French industry demand is expected to be dynamic in the third quarter, with overseas markets expected to hold up despite the strength of the euro, a survey showed on Monday. An index measuring business chiefs' expectations for industry demand rose to 17 in national statistics office INSEE's July survey, from 14 in the previous quarter's poll.
"Industrialists consider that French industry's competitiveness improved across all markets during the second quarter of 2007," INSEE said. "The general outlook for exports continued to improve slightly."
The report appears at odds with President Nicolas Sarkozy's repeated complaints about the damage which the euro's rise to record highs against the dollar and the yen is inflicting on exports by making them more expensive in foreign currency terms.
The explanation lies in healthy global economic activity, according to analysts. "The strength of external demand, and particularly within the euro area, is just completely offsetting any of the increase in the euro that we've seen," said Dominic White, economist at ABN Amro in London.

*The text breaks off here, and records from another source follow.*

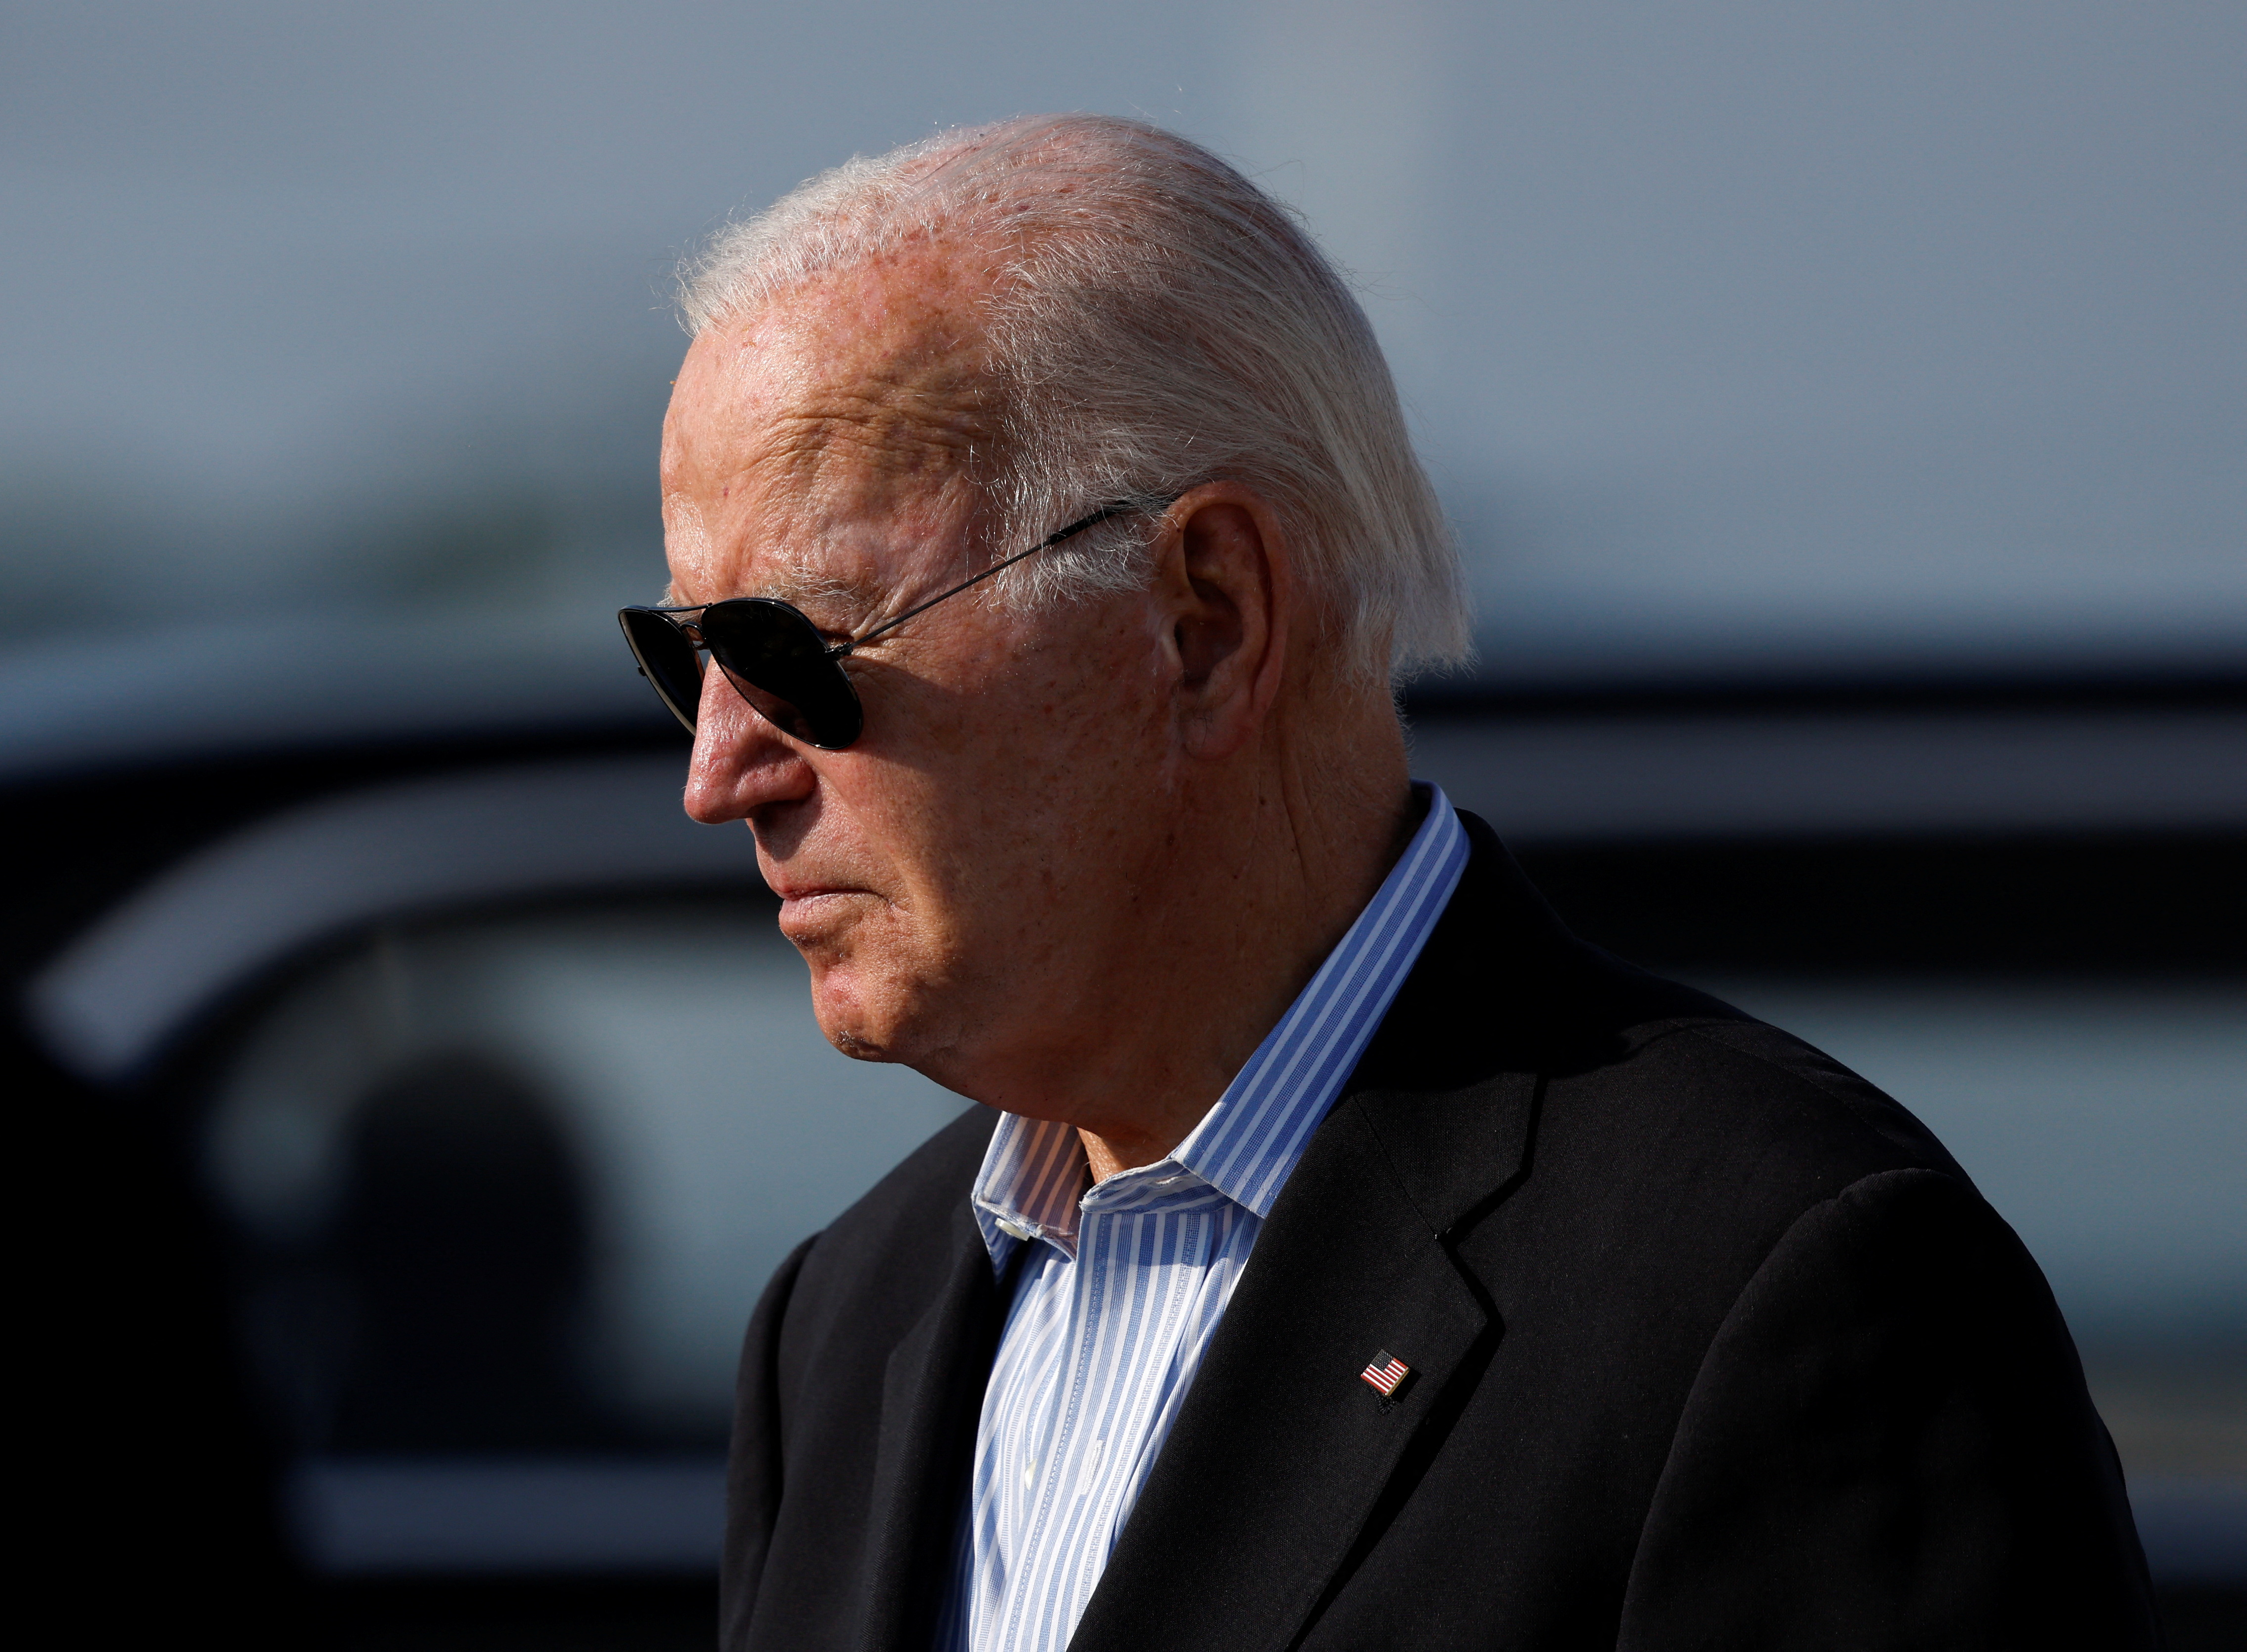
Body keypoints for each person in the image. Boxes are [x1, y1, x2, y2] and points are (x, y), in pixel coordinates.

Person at [621, 114, 2158, 1652]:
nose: (718, 773)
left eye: (789, 650)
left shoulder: (1768, 1283)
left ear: (1205, 622)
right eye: (683, 659)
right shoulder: (849, 1319)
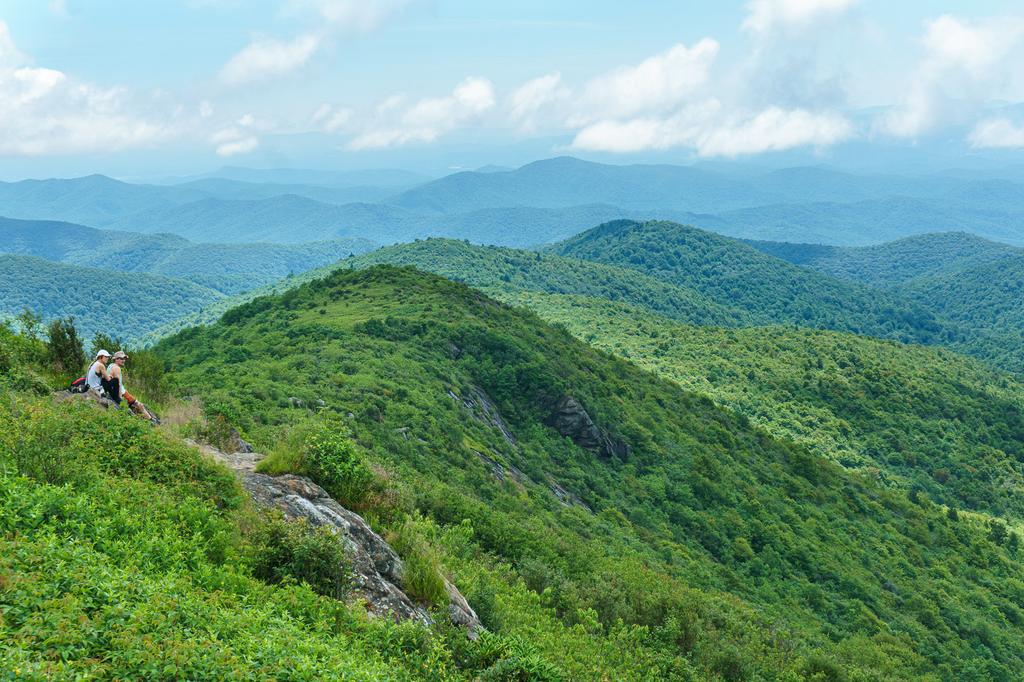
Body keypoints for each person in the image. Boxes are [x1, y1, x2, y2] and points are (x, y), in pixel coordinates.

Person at [106, 350, 159, 424]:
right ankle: (152, 421)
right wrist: (119, 397)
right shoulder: (117, 368)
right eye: (121, 359)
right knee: (139, 405)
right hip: (121, 392)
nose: (123, 360)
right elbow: (118, 384)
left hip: (114, 390)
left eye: (124, 359)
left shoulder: (110, 366)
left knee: (134, 405)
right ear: (116, 359)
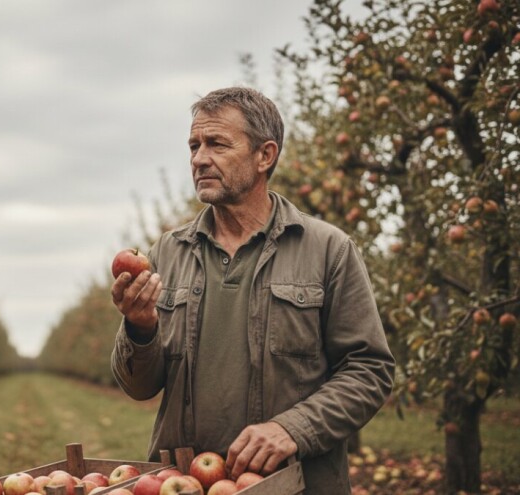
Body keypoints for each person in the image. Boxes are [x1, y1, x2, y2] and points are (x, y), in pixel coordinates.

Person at [110, 87, 394, 494]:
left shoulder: (327, 249)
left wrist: (292, 428)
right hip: (184, 482)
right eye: (194, 146)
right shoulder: (167, 253)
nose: (199, 159)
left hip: (294, 484)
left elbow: (370, 370)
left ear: (265, 155)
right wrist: (140, 328)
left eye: (217, 144)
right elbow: (139, 387)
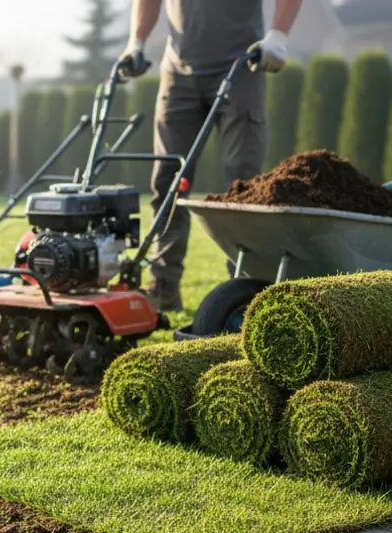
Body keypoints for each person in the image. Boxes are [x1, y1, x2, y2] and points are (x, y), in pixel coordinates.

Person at [119, 0, 302, 312]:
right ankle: (163, 287)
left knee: (242, 185)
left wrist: (278, 35)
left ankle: (243, 292)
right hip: (178, 71)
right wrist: (136, 41)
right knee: (168, 181)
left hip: (242, 66)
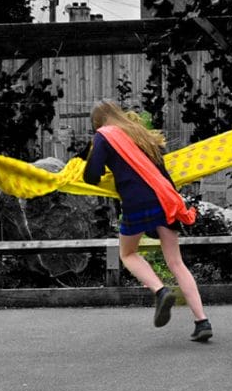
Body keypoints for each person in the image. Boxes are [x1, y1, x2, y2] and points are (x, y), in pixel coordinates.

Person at [84, 100, 212, 341]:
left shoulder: (104, 136)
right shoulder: (141, 135)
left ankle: (160, 290)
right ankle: (202, 321)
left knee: (127, 253)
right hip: (166, 199)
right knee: (176, 262)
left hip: (136, 200)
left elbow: (92, 176)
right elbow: (163, 173)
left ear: (98, 122)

Foreign orders encompass orders from within the euro zone as well as from countries outside the bloc. Economists also suggested firms' confidence partly reflected their strategies to cope with the euro's strength and competition from countries with low labour costs, including relocating production abroad. "For a long time now there has been a divergence between actual industrial production and business confidence," said Dominique Barbet, senior economist at BNP Paribas in Paris.